Coffee Percs

Nothing like good old java, thick as molasses, and boiled in a lard pail over a camp-fire.  It gives a guy a kind of warm feeling when it hits the bottom of that empty belly.”  
              –Richard P. Hobson, Jr.  (Nothing Too Good for a Cowboy)

Lay out yur ankles under the table, pard, while I get the coffee poured.  Sure does feel good to have that mornin’ time before the day’s anxieties take over.  Ahhh, good coffee this mornin’. 
    I’ve been workin’ on my new book.  It’s takin’ me back to my youthful days of runnin’ in the foothills.  Just had my 3rd Elias Butler novel reprinted and another one, The Shepherd printed.  If yuh need somethin’ to spend yur time doin’, grab one and read it.
    I went to the hardware store the other day.  Lady handed back my change, she said, “Here’s your dime back.”  Reminded me of the old days.  The story of my Grandpa Jones came to mind.  He went out to eat one time and slammed his hand down on the table when he found out that coffee cost as much as it did.  He exclaimed, “A dime for a cup of coffee; that’s outrageous!”  Nowadays folks out there will pay close to $10 for a cup of that there cino stuff.  Did I ever tell yuh that I had a cino one time?  Yep, don’t know if it was a frappycino or a crappycino, just know it was terrible.  I like to have a cup of coffee after supper, but just can’t bring myself to pay over a dollar for a cup of coffee, and it would be weak at that.

## Data shown
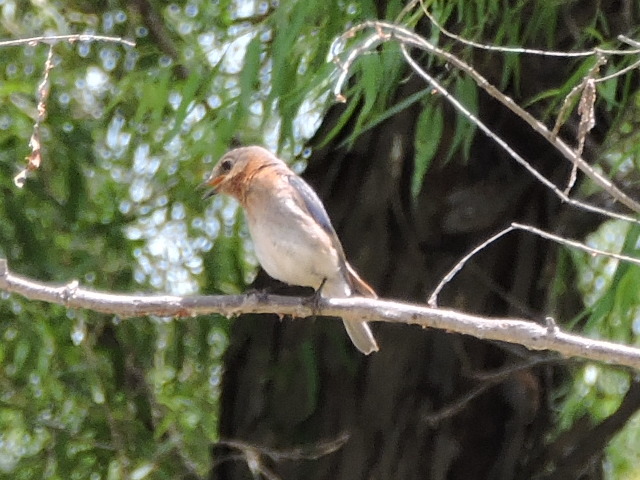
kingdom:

## The exercise
Set down, word for word, the stretch of the coffee piece from "Nothing like good" through "and read it.".

## Written reply
Nothing like good old java, thick as molasses, and boiled in a lard pail over a camp-fire.  It gives a guy a kind of warm feeling when it hits the bottom of that empty belly.”  
              –Richard P. Hobson, Jr.  (Nothing Too Good for a Cowboy)

Lay out yur ankles under the table, pard, while I get the coffee poured.  Sure does feel good to have that mornin’ time before the day’s anxieties take over.  Ahhh, good coffee this mornin’. 
    I’ve been workin’ on my new book.  It’s takin’ me back to my youthful days of runnin’ in the foothills.  Just had my 3rd Elias Butler novel reprinted and another one, The Shepherd printed.  If yuh need somethin’ to spend yur time doin’, grab one and read it.